**PROBLEM STATEMENT**
Exact wording is required: give all the records again, minus the pictures.
____
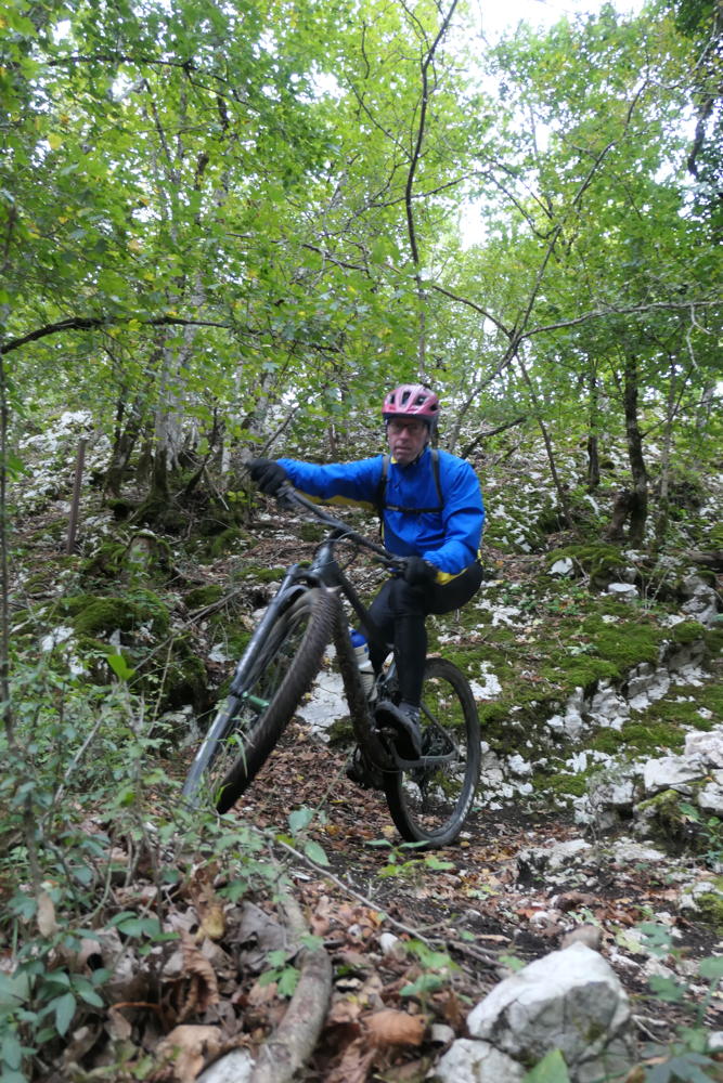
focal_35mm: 25
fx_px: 753
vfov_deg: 71.5
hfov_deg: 51.3
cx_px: 362
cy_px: 542
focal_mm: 9.1
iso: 640
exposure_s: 1/80
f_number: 3.3
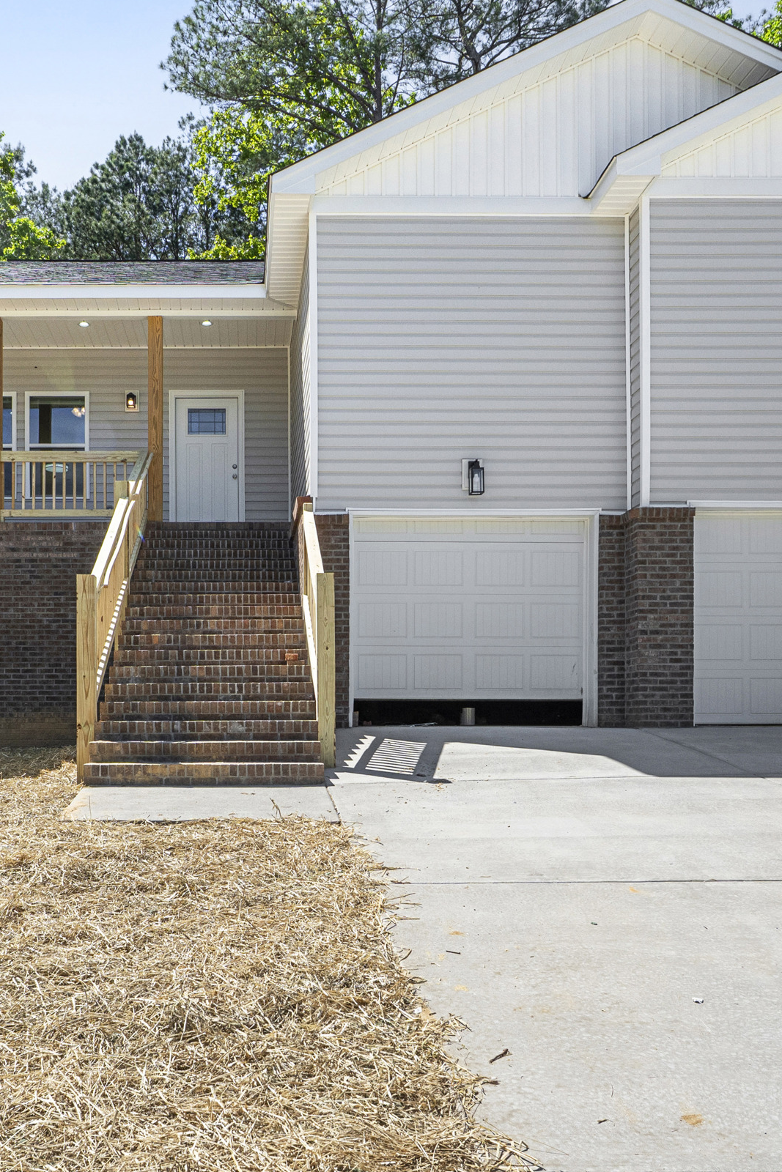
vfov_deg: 69.8
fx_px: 840
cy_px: 570
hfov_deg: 48.9
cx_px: 249
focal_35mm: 26
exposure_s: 1/800
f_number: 6.3
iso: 320
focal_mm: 11
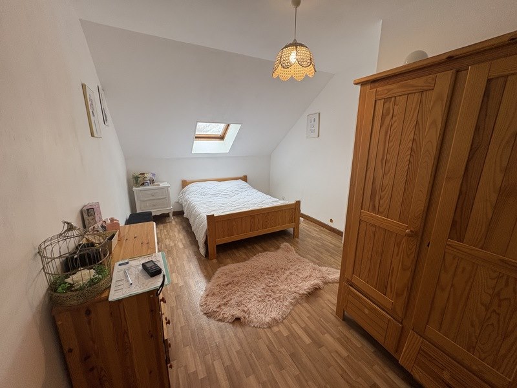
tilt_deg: -12.1
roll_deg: +0.7
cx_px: 258
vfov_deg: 85.7
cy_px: 194
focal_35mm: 14
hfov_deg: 102.1
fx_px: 209
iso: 80
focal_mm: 2.22
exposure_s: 1/100
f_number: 2.2
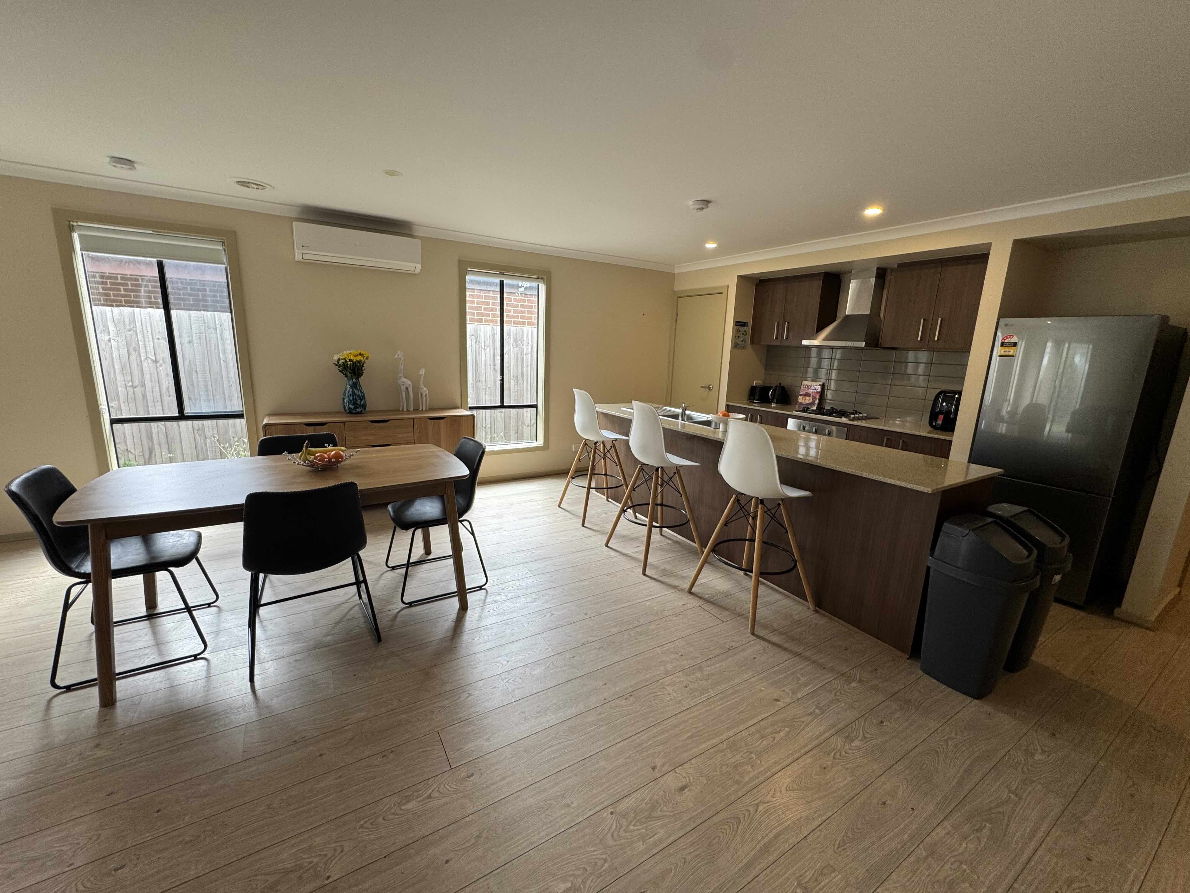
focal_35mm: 14
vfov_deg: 85.7
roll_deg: -1.8
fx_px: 481
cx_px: 595
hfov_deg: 102.1
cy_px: 446
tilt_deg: -10.2
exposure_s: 1/99
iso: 80
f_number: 2.2
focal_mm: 2.22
____
**SOLUTION TO THIS PROBLEM**
focal_35mm: 25
fx_px: 753
vfov_deg: 71.5
hfov_deg: 51.3
cx_px: 362
cy_px: 542
focal_mm: 9.1
iso: 640
exposure_s: 1/80
f_number: 3.3
vfov_deg: 69.8
fx_px: 840
cy_px: 570
hfov_deg: 48.9
cx_px: 249
focal_35mm: 26
exposure_s: 1/800
f_number: 6.3
iso: 320
focal_mm: 11
tilt_deg: -12.1
roll_deg: +0.7
cx_px: 258
vfov_deg: 85.7
cy_px: 194
focal_35mm: 14
hfov_deg: 102.1
fx_px: 209
iso: 80
focal_mm: 2.22
exposure_s: 1/100
f_number: 2.2
focal_35mm: 14
vfov_deg: 85.7
roll_deg: -1.8
fx_px: 481
cx_px: 595
hfov_deg: 102.1
cy_px: 446
tilt_deg: -10.2
exposure_s: 1/99
iso: 80
f_number: 2.2
focal_mm: 2.22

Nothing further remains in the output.